Your objective: Copy the lines below word for word, leaving out the pictures.

Data for analysis:
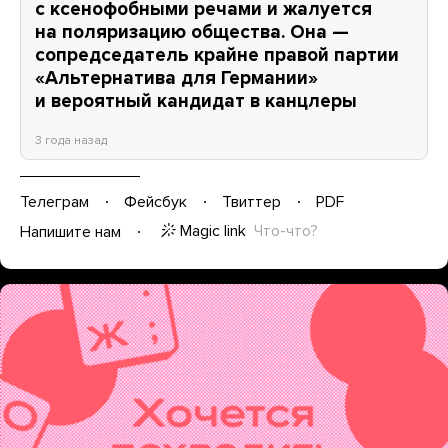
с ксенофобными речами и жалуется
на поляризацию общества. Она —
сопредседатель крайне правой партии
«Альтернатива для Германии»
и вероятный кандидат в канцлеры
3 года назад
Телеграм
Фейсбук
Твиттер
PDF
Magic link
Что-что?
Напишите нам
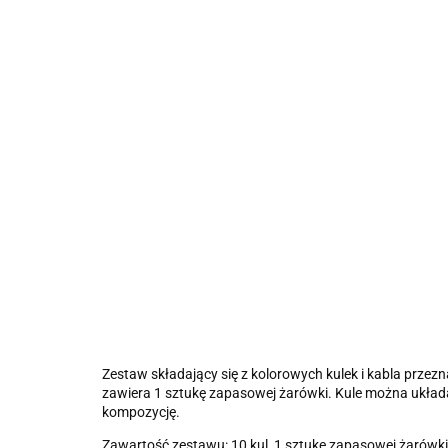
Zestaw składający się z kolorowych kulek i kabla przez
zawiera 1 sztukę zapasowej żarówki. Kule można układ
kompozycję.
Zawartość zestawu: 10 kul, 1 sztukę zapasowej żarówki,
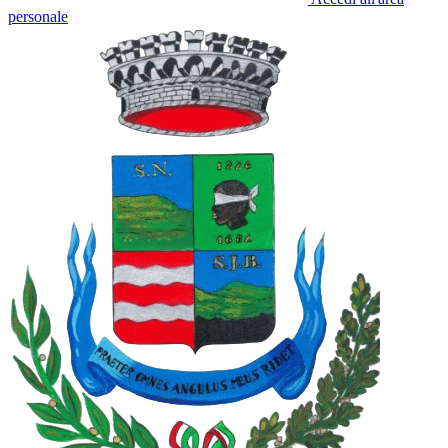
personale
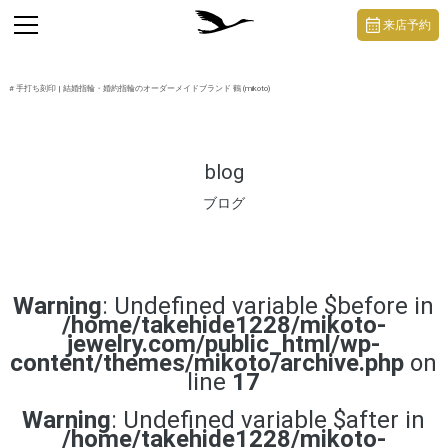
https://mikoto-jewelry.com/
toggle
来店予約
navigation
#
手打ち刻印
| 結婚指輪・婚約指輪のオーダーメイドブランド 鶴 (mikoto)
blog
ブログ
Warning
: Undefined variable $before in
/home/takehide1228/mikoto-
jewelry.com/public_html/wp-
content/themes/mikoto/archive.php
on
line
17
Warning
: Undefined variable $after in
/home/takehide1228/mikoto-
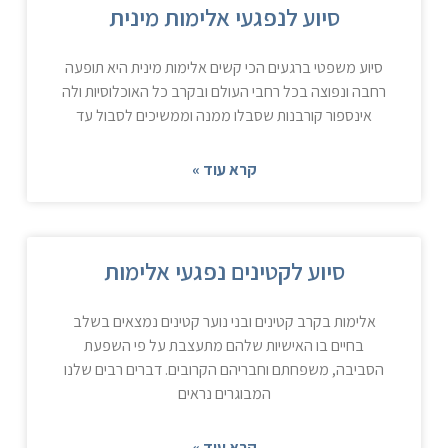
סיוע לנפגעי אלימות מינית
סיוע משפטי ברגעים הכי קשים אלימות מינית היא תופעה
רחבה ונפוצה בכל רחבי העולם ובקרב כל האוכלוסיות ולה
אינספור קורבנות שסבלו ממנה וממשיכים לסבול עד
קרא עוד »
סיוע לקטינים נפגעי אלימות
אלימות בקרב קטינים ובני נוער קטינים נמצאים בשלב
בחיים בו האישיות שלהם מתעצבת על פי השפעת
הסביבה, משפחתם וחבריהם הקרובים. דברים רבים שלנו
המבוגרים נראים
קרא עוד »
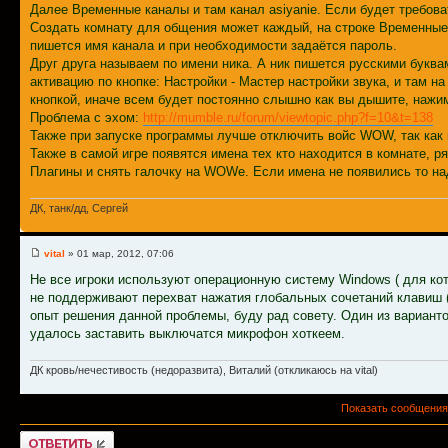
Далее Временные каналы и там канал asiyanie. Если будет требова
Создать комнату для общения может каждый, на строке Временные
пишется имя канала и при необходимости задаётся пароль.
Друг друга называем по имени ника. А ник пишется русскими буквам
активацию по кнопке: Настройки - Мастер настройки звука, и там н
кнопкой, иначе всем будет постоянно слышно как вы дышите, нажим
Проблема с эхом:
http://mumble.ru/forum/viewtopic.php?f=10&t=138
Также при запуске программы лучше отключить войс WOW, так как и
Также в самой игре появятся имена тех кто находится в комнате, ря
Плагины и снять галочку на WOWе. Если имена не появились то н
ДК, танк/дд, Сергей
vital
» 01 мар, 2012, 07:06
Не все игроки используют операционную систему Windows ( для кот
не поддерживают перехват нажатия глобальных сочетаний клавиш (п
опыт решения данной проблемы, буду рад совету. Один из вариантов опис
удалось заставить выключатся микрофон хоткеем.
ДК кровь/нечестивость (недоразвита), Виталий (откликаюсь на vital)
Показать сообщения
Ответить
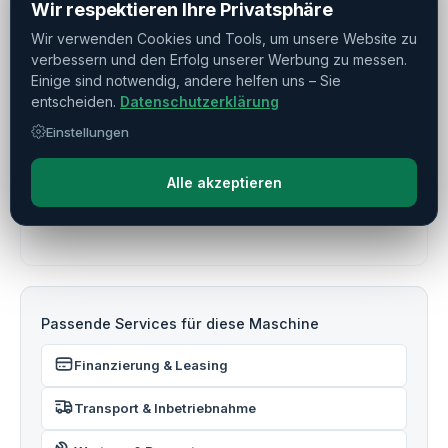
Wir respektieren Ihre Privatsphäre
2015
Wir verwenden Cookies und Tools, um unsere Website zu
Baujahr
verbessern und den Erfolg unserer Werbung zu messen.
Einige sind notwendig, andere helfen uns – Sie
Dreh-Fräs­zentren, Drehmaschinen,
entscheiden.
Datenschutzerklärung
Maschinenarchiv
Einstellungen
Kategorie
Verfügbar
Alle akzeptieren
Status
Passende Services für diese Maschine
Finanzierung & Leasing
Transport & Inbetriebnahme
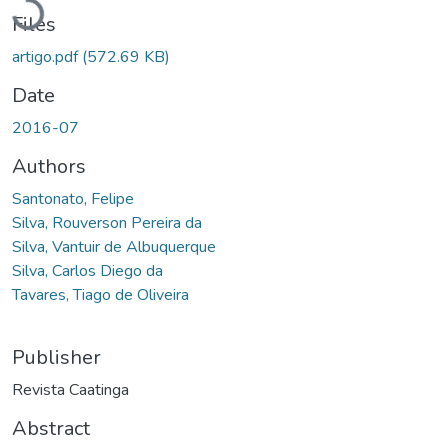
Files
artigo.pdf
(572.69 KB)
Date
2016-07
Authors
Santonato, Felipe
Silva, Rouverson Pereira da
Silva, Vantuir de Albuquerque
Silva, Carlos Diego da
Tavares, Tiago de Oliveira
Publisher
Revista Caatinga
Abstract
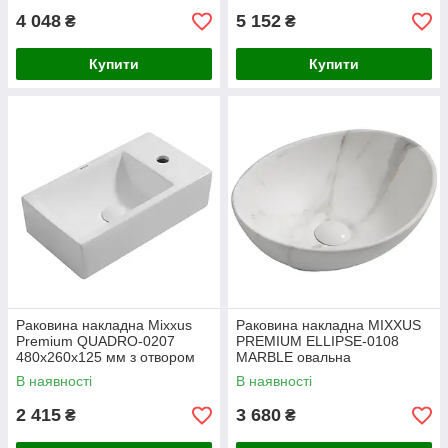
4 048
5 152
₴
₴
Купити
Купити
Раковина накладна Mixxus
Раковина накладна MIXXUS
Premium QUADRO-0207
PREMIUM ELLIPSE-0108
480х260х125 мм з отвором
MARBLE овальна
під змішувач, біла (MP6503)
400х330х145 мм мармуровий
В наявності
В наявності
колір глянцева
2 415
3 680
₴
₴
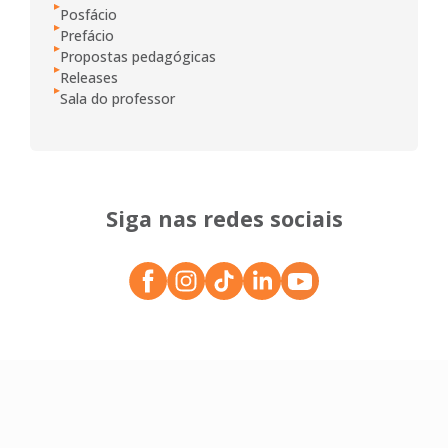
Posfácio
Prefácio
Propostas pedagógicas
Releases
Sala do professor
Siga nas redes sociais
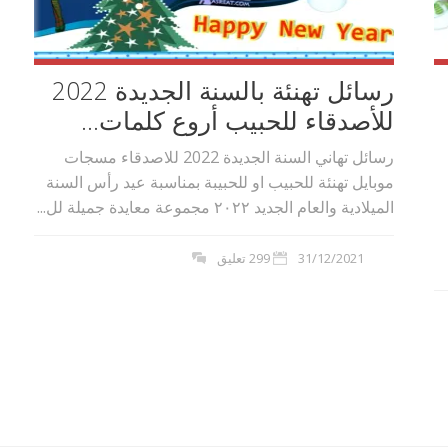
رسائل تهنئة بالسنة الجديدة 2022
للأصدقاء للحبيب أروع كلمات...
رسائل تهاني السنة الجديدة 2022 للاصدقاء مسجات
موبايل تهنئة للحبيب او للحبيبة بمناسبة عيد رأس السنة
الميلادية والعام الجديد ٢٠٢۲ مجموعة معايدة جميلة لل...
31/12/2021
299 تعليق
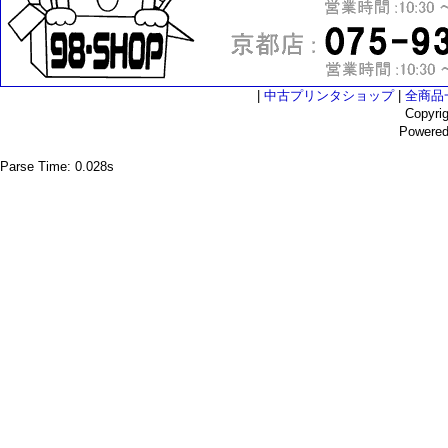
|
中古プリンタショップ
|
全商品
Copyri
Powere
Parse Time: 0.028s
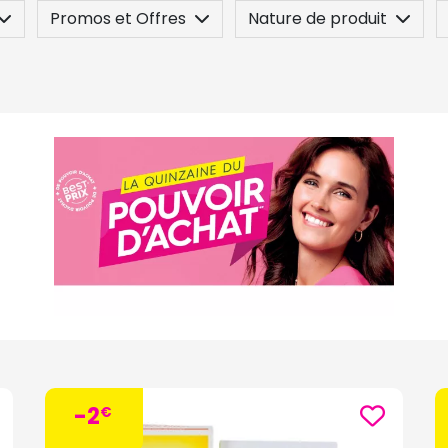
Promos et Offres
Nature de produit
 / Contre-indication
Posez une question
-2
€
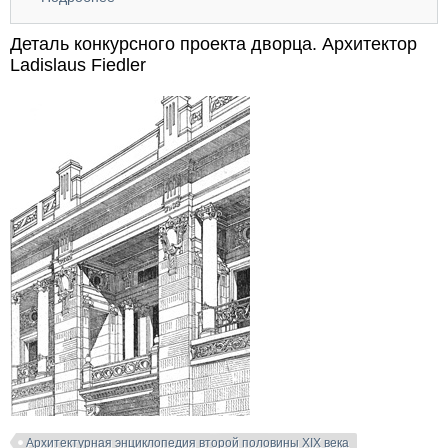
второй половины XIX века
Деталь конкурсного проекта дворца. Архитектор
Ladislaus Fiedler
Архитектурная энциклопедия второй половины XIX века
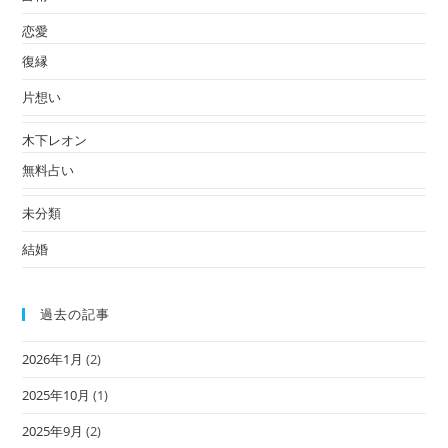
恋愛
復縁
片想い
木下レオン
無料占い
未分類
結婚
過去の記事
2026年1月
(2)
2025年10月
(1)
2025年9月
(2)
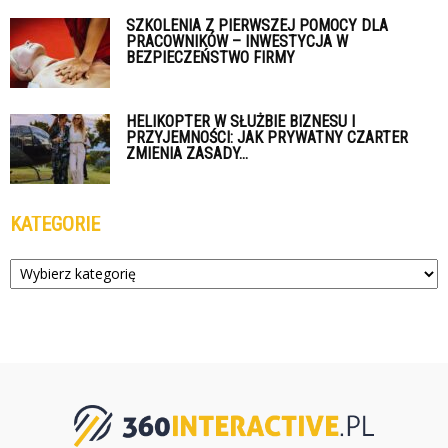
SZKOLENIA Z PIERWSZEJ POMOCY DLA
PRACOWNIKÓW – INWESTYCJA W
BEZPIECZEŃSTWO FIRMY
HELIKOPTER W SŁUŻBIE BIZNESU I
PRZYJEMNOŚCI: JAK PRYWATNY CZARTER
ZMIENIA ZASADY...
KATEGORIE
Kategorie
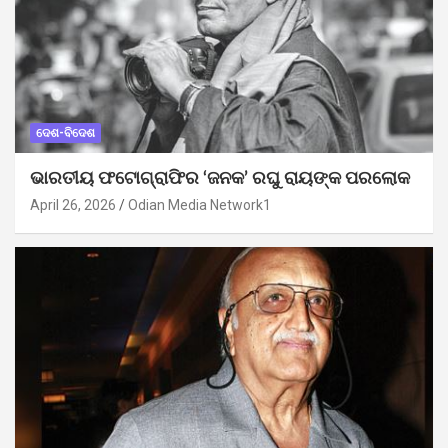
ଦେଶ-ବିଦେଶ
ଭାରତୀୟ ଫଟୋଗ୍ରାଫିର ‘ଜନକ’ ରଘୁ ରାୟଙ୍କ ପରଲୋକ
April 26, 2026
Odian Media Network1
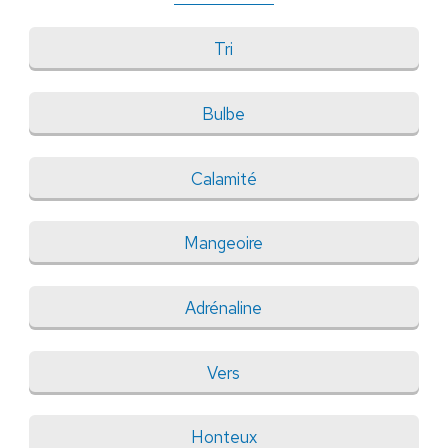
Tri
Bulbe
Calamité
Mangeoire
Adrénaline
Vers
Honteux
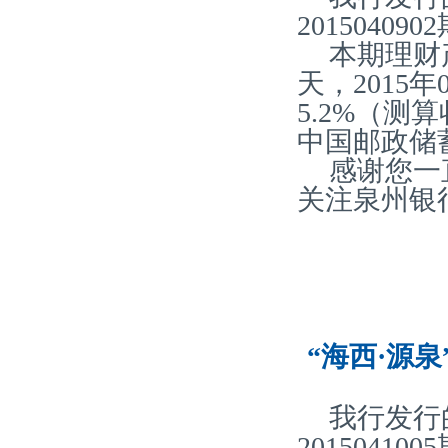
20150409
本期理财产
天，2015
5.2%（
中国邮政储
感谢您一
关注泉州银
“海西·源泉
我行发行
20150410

Exercise answer:
с ксенофобными речами и жалуется
на поляризацию общества. Она —
сопредседатель крайне правой партии
«Альтернатива для Германии»
и вероятный кандидат в канцлеры
3 года назад
Телеграм
Фейсбук
Твиттер
PDF
Magic link
Что-что?
Напишите нам
Zestaw składający się z kolorowych kulek i kabla przez
zawiera 1 sztukę zapasowej żarówki. Kule można układ
kompozycję.
Zawartość zestawu: 10 kul, 1 sztukę zapasowej żarówki,
personale
https://mikoto-jewelry.com/
toggle
来店予約
navigation
#
手打ち刻印
| 結婚指輪・婚約指輪のオーダーメイドブランド 鶴 (mikoto)
blog
ブログ
Warning
: Undefined variable $before in
/home/takehide1228/mikoto-
jewelry.com/public_html/wp-
content/themes/mikoto/archive.php
on
line
17
Warning
: Undefined variable $after in
/home/takehide1228/mikoto-
סיוע לנפגעי אלימות מינית
סיוע משפטי ברגעים הכי קשים אלימות מינית היא תופעה
רחבה ונפוצה בכל רחבי העולם ובקרב כל האוכלוסיות ולה
אינספור קורבנות שסבלו ממנה וממשיכים לסבול עד
קרא עוד »
סיוע לקטינים נפגעי אלימות
אלימות בקרב קטינים ובני נוער קטינים נמצאים בשלב
בחיים בו האישיות שלהם מתעצבת על פי השפעת
הסביבה, משפחתם וחבריהם הקרובים. דברים רבים שלנו
המבוגרים נראים
קרא עוד »
Далее Временные каналы и там канал asiyanie. Если будет требова
Создать комнату для общения может каждый, на строке Временные
пишется имя канала и при необходимости задаётся пароль.
Друг друга называем по имени ника. А ник пишется русскими буквам
активацию по кнопке: Настройки - Мастер настройки звука, и там н
кнопкой, иначе всем будет постоянно слышно как вы дышите, нажим
Проблема с эхом:
http://mumble.ru/forum/viewtopic.php?f=10&t=138
Также при запуске программы лучше отключить войс WOW, так как и
Также в самой игре появятся имена тех кто находится в комнате, ря
Плагины и снять галочку на WOWе. Если имена не появились то н
ДК, танк/дд, Сергей
vital
» 01 мар, 2012, 07:06
Не все игроки используют операционную систему Windows ( для кот
не поддерживают перехват нажатия глобальных сочетаний клавиш (п
опыт решения данной проблемы, буду рад совету. Один из вариантов опис
удалось заставить выключатся микрофон хоткеем.
ДК кровь/нечестивость (недоразвита), Виталий (откликаюсь на vital)
Показать сообщения
Ответить
Wir respektieren Ihre Privatsphäre
2015
Wir verwenden Cookies und Tools, um unsere Website zu
Baujahr
verbessern und den Erfolg unserer Werbung zu messen.
Einige sind notwendig, andere helfen uns – Sie
Dreh-Fräs­zentren, Drehmaschinen,
entscheiden.
Datenschutzerklärung
Maschinenarchiv
Einstellungen
Kategorie
Verfügbar
Alle akzeptieren
Status
Passende Services für diese Maschine
Finanzierung & Leasing
Transport & Inbetriebnahme
Files
artigo.pdf
(572.69 KB)
Date
2016-07
Authors
Santonato, Felipe
Silva, Rouverson Pereira da
Silva, Vantuir de Albuquerque
Silva, Carlos Diego da
Tavares, Tiago de Oliveira
Publisher
Revista Caatinga
Abstract
4 048
5 152
₴
₴
Купити
Купити
Раковина накладна Mixxus
Раковина накладна MIXXUS
Premium QUADRO-0207
PREMIUM ELLIPSE-0108
480х260х125 мм з отвором
MARBLE овальна
під змішувач, біла (MP6503)
400х330х145 мм мармуровий
В наявності
В наявності
колір глянцева
2 415
3 680
₴
₴
Posfácio
Prefácio
Propostas pedagógicas
Releases
Sala do professor
Siga nas redes sociais
رسائل تهنئة بالسنة الجديدة 2022
للأصدقاء للحبيب أروع كلمات...
رسائل تهاني السنة الجديدة 2022 للاصدقاء مسجات
موبايل تهنئة للحبيب او للحبيبة بمناسبة عيد رأس السنة
الميلادية والعام الجديد ٢٠٢۲ مجموعة معايدة جميلة لل...
31/12/2021
299 تعليق
|
中古プリンタショップ
|
全商品
Copyri
Powere
Parse Time: 0.028s
Promos et Offres
Nature de produit
 / Contre-indication
Posez une question
-2
€
второй половины XIX века
Деталь конкурсного проекта дворца. Архитектор
Ladislaus Fiedler
Архитектурная энциклопедия второй половины XIX века
恋愛
復縁
片想い
木下レオン
無料占い
未分類
結婚
過去の記事
2026年1月
(2)
2025年10月
(1)
2025年9月
(2)
SZKOLENIA Z PIERWSZEJ POMOCY DLA
PRACOWNIKÓW – INWESTYCJA W
BEZPIECZEŃSTWO FIRMY
HELIKOPTER W SŁUŻBIE BIZNESU I
PRZYJEMNOŚCI: JAK PRYWATNY CZARTER
ZMIENIA ZASADY...
KATEGORIE
Kategorie
ଦେଶ-ବିଦେଶ
ଭାରତୀୟ ଫଟୋଗ୍ରାଫିର ‘ଜନକ’ ରଘୁ ରାୟଙ୍କ ପରଲୋକ
April 26, 2026
Odian Media Network1
Tri
Bulbe
Calamité
Mangeoire
Adrénaline
Vers
Honteux
20150409
本期理财产
天，2015
5.2%（
中国邮政储
感谢您一
关注泉州银
“海西·源泉
我行发行
20150410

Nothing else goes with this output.